Crawl files

(from goldenivan · GitHub)
Hi,

I am trying to crawl some files. I am using the version 12.1.0 of Fess. There is the configuration I have used :

In Crawler => File System

  • Name : MyFileCrawl
  • Paths : file:///tmp/crawl/
  • Included Paths For Crawling : file:///tmp/crawl/

The folder crawl has those rights :

drwxr-xr-x 7 root root 66 Mar 30 15:40 crawl

So, I configured a connection in the File Authentication :

  • Scheme : Samba
  • Username : root
  • Password : aBeautifulPassword

I configured this file system config to the file system created previously. Then, I create a job into the scheduler. I launch the crawl job. Then, I have this output in the fess-crawler.log :

2018-03-30 16:06:08,706 [WebFsCrawler] INFO Connected to localhost:9300
2018-03-30 16:06:08,863 [WebFsCrawler] INFO Target Path: file:///tmp/crawl/
2018-03-30 16:06:08,864 [WebFsCrawler] INFO Included Path: file:///tmp/crawl/
2018-03-30 16:06:09,094 [Crawler-aJ_9dmIB4EJ67hIPdwJb-1-3] INFO Crawling URL: file:///tmp/crawl/
2018-03-30 16:06:18,909 [IndexUpdater] INFO Processing no docs (Doc:{access 6ms}, Mem:{used 99MB, heap 153MB, max 495MB})
2018-03-30 16:06:28,893 [IndexUpdater] INFO Processing no docs (Doc:{access 4ms}, Mem:{used 101MB, heap 153MB, max 495MB})
2018-03-30 16:06:38,892 [IndexUpdater] INFO Processing no docs (Doc:{access 3ms}, Mem:{used 102MB, heap 153MB, max 495MB})
2018-03-30 16:06:40,229 [WebFsCrawler] INFO [EXEC TIME] crawling time: 31653ms
2018-03-30 16:06:48,892 [IndexUpdater] INFO Processing no docs (Doc:{access 4ms}, Mem:{used 102MB, heap 153MB, max 495MB})
2018-03-30 16:06:48,892 [IndexUpdater] INFO [EXEC TIME] index update time: 34ms
2018-03-30 16:06:48,942 [main] INFO Finished Crawler

In the folder /tmp/crawl, I have some folders containing files, to test the file crawling. But, as you can see in logs, there is nothing crawled. I tried to adapt the file path value, using one slash, double slash, triple slash. Only the last solution ask me that Fess start to crawl the URL.

Am I missing something ?

(from marevol (Shinsuke Sugaya) · GitHub)

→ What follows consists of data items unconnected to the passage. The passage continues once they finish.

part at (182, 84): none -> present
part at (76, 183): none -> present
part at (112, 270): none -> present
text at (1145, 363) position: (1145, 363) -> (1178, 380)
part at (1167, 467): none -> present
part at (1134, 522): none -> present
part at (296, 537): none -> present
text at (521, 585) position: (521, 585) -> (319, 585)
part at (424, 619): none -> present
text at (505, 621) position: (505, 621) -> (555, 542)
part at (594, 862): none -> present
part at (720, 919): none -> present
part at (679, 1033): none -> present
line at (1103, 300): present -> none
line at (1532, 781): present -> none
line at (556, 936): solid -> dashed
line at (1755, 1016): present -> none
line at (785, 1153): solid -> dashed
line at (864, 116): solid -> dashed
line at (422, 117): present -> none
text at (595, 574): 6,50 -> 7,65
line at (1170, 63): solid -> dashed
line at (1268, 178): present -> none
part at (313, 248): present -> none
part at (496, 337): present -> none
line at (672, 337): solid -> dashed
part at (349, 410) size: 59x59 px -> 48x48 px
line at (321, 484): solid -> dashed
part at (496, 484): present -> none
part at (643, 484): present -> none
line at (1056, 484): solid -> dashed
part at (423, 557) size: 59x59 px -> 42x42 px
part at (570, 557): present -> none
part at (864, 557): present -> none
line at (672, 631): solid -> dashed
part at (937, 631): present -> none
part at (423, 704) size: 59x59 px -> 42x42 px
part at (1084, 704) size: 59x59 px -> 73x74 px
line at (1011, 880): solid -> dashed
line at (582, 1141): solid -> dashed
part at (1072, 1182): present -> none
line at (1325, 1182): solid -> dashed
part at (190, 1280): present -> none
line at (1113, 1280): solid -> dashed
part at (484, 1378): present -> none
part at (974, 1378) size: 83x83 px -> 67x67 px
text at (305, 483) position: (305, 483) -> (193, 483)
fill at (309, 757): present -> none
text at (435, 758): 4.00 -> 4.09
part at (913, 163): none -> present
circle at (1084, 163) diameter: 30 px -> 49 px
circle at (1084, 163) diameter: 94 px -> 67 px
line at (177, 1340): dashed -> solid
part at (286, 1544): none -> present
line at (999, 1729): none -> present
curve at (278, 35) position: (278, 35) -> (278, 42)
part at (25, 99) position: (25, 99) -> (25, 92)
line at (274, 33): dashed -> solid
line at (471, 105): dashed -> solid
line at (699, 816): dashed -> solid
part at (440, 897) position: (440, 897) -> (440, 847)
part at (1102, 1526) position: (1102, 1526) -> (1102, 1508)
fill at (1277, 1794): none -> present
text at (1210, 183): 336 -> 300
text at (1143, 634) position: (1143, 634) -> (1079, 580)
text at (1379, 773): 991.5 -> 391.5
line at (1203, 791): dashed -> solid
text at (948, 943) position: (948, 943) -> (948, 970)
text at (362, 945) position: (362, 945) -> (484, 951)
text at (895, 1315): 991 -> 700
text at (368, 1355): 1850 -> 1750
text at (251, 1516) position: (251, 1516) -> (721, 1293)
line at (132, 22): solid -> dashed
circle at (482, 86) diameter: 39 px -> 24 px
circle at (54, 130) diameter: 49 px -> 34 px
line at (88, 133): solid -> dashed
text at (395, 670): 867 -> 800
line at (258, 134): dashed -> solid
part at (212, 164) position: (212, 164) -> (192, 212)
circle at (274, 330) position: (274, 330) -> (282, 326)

Included Paths For Crawling : file:///tmp/crawl/

Try file:///tmp/crawl/.*.

So, I configured a connection in the File Authentication :

file:/… is for local file system crawling.
So, authentication is not needed.

(from goldenivan · GitHub)
Hi,

Try file:///tmp/crawl/.*.

I removed the authentication, then I tested your proposition. It did not work. Then, I tried like this :

file:///tmp/crawl

This configuration worked.

In the fess configuration here : File Configuration you indicate those information :

This paths are locations to start crawling(ex. file:// or smb://).

Then, you specify that Local File System use file:// and Windows Shared Folder use smb://. Is there any configuration available to crawl another Linux Remote Server ?

(from github.com/marevol)
For NFS, use file:// after mounting it to a local server.